EXTRAIT DU TEXTE:

◆ ◆ ◆ ◆ ◆

Le film repose presque entièrement sur les épaules d’Elio Germano, auquel a été confié le rôle de l'homme politique sus-cité, qui a marqué l’histoire de l'Italie. Le film, qui ne cherche pas à être un biopic traditionnel, se concentre sur une période précise allant de 1973 à 1978, quand le secrétaire général du plus grand parti communiste du monde occidental (avec plus d'1,7 million d'inscrits et plus de 12 millions de l'électeurs) mûrit et met en œuvre la grande ambition de concilier socialisme et démocratie, en cherchant un dialogue avec les démocrates-chrétiens alors au pouvoir, à travers le "compromis historique", pour ne pas tomber comme Allende au Chili. Du moment où Berlinguer a échappé, à Sofia, à un attentat des services bulgares jusqu'à l'assassinat du président du parti Démocratie chrétienne Aldo Moro par les Brigades rouges, en passant par les assemblées de son parti, ses rencontres avec les ouvriers (avec une caméra qui s'arrête longuement sur leurs visages attentifs), ses discours au Parlement et ses voyages à Moscou (où sa vision n'est pas partagée), le public s'entremêle avec le privé (sa femme Letizia, incarnée par Elena Radonicich, et ses quatre enfants, avec lesquels il discute passionnément de politique) de manière à brosser le portrait d’un homme habité par ses nobles idéaux, presque jusqu’à l’obsession.

◆ ◆ ◆ ◆ ◆

DONNÉES FOURNIES:
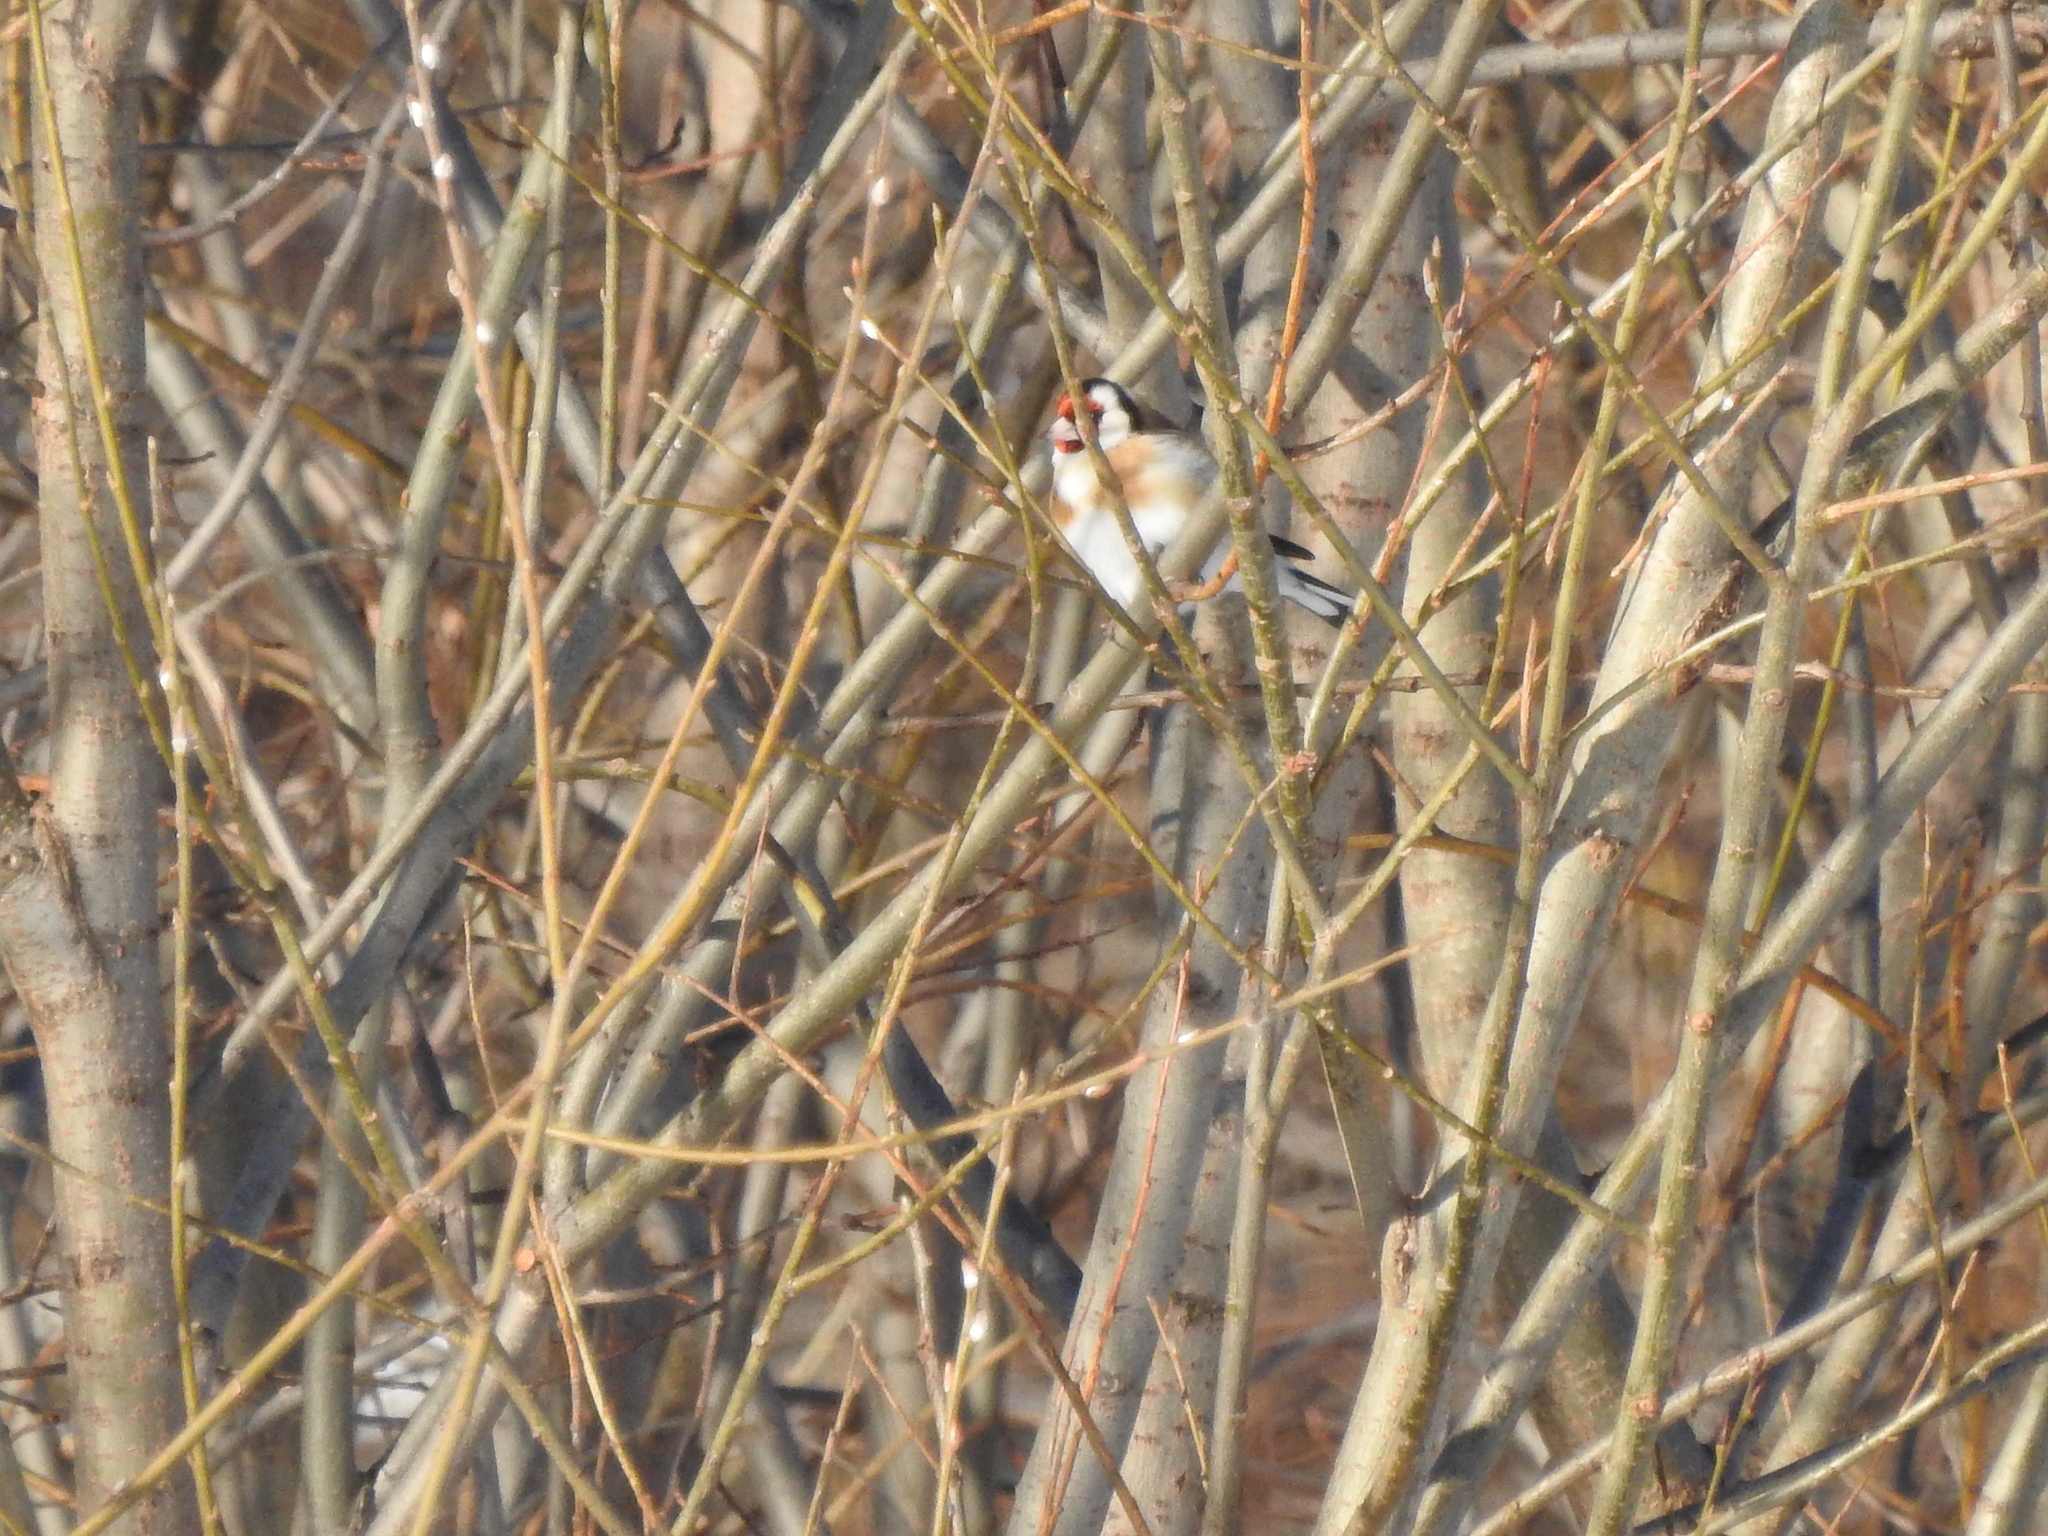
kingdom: Animalia
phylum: Chordata
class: Aves
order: Passeriformes
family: Fringillidae
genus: Carduelis
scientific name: Carduelis carduelis
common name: European goldfinch
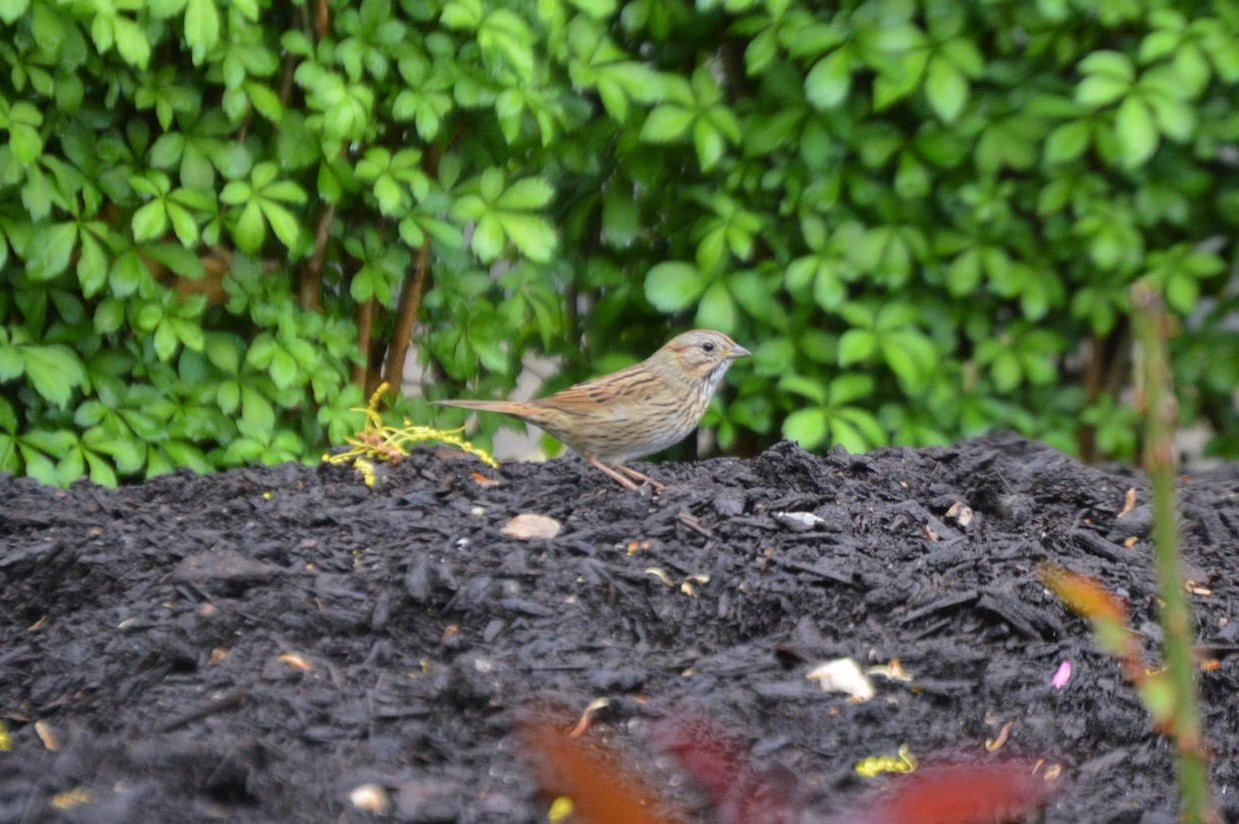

◆ ◆ ◆ ◆ ◆

TRAVAIL À FAIRE:
• 1. Dans l'extrait sur le film consacré à Berlinguer, quelle actrice joue Letizia, la femme du personnage principal ?
• 2. Reprenez le texte sur le film consacré à Berlinguer à partir de l'endroit où il s'arrête.

RÉSULTATS OBTENUS:
• 1. Elena Radonicich.

• 2.
Segre, documentariste avant tout chose, s'est appuyé sur un travail de recherche méticuleux, avec son coscénariste Marco Pettenello, pour restituer les pensées et les paroles de Berlinguer à partir de biographies, d'entretiens avec ses enfants, d'autres membres de sa famille et des camarades de parti, ainsi que des minutes des réunions de la direction du PCI récupérées à l'Institut Gramsci. Le résultat est une reconstitution fidèle, proche du documentaire, du parcours de Berlinguer vers la réalisation de cette "grande ambition" (ou grande illusion) dont parle le titre, celle de former une société juste, reconstitution qui intègre aussi de manière fluide des images d'archives utilisées tant à des fins pédagogiques qu'à des fins poétiques (en partie grâce au travail de montage précis de Jacopo Quadri) et accompagnées de musiques originales de Iosonouncane.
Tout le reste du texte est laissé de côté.